What is RetryContinuation and why is it eating all my CPU?

My OpenFire server is going to 90+% CPU and if I turn on debugging, I get this (over and over):

2010.05.12 18:36:00 JettyLog: continuation RetryContinuation@32320710
2010.05.12 18:36:00 JettyLog: continuation RetryContinuation@16343570
2010.05.12 18:36:00 JettyLog: continuation RetryContinuation@32320710
2010.05.12 18:36:00 JettyLog: continuation RetryContinuation@16343570
2010.05.12 18:36:00 JettyLog: continuation RetryContinuation@32320710
2010.05.12 18:36:00 JettyLog: continuation RetryContinuation@16343570
2010.05.12 18:36:00 JettyLog: continuation RetryContinuation@32320710
2010.05.12 18:36:00 JettyLog: continuation RetryContinuation@16343570
2010.05.12 18:36:00 JettyLog: continuation RetryContinuation@32320710
2010.05.12 18:36:00 JettyLog: continuation RetryContinuation@16343570

Anybody seen this or have a suggestion?

M.

Hi,

this may be a Jetty problem or related to http://www.igniterealtime.org/community/message/203237#203237

Does this happen also with 3.7.0-beta?

LG

I just solved it an hour ago. I also solved a year ago, which is why I’m so pissed.
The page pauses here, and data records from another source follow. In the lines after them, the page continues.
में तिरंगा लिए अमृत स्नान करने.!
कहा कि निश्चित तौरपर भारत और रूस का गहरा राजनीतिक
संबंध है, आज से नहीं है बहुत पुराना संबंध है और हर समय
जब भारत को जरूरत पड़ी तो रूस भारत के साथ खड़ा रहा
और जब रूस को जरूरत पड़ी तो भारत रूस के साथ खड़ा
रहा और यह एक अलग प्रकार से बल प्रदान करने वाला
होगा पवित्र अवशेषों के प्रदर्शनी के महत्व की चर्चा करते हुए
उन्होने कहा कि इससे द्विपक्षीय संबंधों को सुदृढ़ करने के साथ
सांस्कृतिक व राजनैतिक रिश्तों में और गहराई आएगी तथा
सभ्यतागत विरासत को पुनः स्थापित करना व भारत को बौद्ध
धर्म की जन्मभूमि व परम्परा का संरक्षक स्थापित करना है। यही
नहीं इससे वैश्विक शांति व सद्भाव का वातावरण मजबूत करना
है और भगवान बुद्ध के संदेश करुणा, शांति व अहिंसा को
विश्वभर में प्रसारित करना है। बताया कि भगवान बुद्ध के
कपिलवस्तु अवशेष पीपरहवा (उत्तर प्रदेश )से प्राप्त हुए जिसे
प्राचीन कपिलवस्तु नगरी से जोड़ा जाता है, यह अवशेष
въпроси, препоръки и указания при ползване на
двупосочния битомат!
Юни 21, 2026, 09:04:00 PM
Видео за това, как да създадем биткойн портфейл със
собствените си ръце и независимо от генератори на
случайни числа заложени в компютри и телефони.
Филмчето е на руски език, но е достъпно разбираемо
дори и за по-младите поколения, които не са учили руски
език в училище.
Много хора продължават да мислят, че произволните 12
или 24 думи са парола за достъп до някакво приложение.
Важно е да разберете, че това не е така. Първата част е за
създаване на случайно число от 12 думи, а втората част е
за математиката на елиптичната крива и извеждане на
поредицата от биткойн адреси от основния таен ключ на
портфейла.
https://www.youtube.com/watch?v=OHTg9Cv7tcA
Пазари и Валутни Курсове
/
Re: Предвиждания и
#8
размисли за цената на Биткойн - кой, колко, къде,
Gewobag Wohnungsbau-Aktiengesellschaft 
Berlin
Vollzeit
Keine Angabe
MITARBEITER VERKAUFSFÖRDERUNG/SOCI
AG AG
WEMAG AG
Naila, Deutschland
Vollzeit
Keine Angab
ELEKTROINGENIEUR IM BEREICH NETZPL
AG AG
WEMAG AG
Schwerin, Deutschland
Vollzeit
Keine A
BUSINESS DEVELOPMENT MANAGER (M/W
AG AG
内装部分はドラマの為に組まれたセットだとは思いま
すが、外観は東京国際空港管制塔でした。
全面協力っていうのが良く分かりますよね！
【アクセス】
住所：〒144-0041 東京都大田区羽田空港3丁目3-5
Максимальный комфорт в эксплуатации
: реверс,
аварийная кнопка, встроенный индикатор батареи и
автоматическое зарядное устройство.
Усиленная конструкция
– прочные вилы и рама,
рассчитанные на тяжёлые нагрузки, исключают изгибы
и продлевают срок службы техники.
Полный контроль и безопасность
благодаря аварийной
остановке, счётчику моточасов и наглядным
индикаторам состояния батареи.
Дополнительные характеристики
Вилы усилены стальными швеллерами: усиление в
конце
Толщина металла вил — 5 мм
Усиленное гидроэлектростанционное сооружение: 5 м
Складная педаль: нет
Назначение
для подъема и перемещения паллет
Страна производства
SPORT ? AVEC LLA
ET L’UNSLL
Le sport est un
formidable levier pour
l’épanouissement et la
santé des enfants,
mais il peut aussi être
Unix has a per-process file-descriptor limit. On my machine, it happened to be 1024. At about 220 users (i.e., not very many), it would run out and start kicking people out. Since they would just try to reconnect, the problem spiralled up until the CPU was pegged.

The solution, for those who care, us lonely few who use Unix-based machines and have more than a handfuls of users, is simple. As superuser,

ulimit -n 5000 # or whatever

sh bin/openfire start

Since I brought down my last company’s system in 2008 as well as this one’s yesterday, I for one hope this issue is made more prominent in the control console and the documentation.

When is 3.7 going into production?

“Experience is that marvelous thing that enables you to recognize a mistake when you make it again.”

– Franklin P. Jones

Nope, LG was right. It was a 3.6.4 problem and when I upgraded to 3.7, it went away.

I am seeing this same problem with Openfire 3.6.4 using http-bind with Sparkweb. Is this issue fixed in 3.6.4 trunk or is the recommended solution to upgrade to 3.7 beta?